BIO 111: FOUNDATIONS OF BIOLOGY
LECTURE 3: "Chemistry of Life - II"
Assumed Knowledge:
Chapter 4, except the isomer material.
Study Questions for Chapter 4 and Chapter 5:
- How many valence electrons does carbon have?
- Carbon linkages form the backbones of organic molecules. What structural
arrangements in these backbones are possible?
- There are 7 side groups that are important in biological molecules... draw
and label them.
- What is the basic structure of a sugar?
- What side groups do they have, and why are they soluble in water?
- What reaction links monosaccharides together into polysaccharides? What
reaction splits polysaccharides into monosaccharides?
- What are the respective polysaccharide energy storage molecules in plants
and animals?
- How does starch differ from cellulose, and what are the digestive implications
of these structural differences?
- What two major groups of organisms have chitin?
- List four types of lipid.
- Draw the structure of a fatty acid and show how they are attached to a glycerol
molecule.
- Why are fats such efficient molecules for energy storage? Relate your answer
to their structure.
- List three differences between saturated and unsaturated fats.
- What are hydrogenated fats and trans-fats?
- How are fats stored in animals?
- Draw the structure of a phospholipid.
- Which parts of a phospholipid are hydrophilic and hydrophobic?
- How do phospholipids behave in an aqueous solution, and why?
- What are the components of a wax molecule? How are they linked?

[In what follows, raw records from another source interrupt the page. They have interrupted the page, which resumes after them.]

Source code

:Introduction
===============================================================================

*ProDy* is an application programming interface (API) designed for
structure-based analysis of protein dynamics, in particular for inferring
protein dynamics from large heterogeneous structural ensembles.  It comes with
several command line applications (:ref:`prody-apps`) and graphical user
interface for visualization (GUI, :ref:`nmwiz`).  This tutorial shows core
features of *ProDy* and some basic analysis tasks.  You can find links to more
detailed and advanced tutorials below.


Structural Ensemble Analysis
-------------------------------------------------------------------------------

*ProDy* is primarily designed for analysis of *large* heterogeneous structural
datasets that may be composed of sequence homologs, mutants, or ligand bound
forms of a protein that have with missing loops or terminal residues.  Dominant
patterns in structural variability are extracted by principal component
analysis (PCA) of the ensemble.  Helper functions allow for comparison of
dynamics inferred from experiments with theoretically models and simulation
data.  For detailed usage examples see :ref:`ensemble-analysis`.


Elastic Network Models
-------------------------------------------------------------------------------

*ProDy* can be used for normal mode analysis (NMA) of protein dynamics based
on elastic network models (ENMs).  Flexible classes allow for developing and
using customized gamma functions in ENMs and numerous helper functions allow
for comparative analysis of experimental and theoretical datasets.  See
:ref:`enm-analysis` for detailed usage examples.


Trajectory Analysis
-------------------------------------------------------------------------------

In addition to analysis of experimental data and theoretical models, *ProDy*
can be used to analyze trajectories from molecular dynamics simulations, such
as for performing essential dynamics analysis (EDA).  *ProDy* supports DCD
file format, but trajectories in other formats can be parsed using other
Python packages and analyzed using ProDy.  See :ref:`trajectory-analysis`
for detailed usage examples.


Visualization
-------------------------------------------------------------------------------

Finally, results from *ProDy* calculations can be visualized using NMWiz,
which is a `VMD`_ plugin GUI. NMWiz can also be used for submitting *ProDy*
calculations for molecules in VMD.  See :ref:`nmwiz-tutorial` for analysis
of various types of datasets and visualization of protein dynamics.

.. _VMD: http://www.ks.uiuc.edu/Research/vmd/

- What functions do waxes perform?
- Draw the general structure of a steroid.
- Draw a generalized amino acid, labeling the side groups.
- Show how two amino acids bind together.
- How does a polypeptide differ from a protein?
- Describe the four levels of protein structure.
- List five functions of proteins.
- Why are proteins so functionally diverse?
- What do chaperones do?
- Why are most of our pharmaceuticals still extracted from or modeled on natural
compounds, rather than designed from scratch?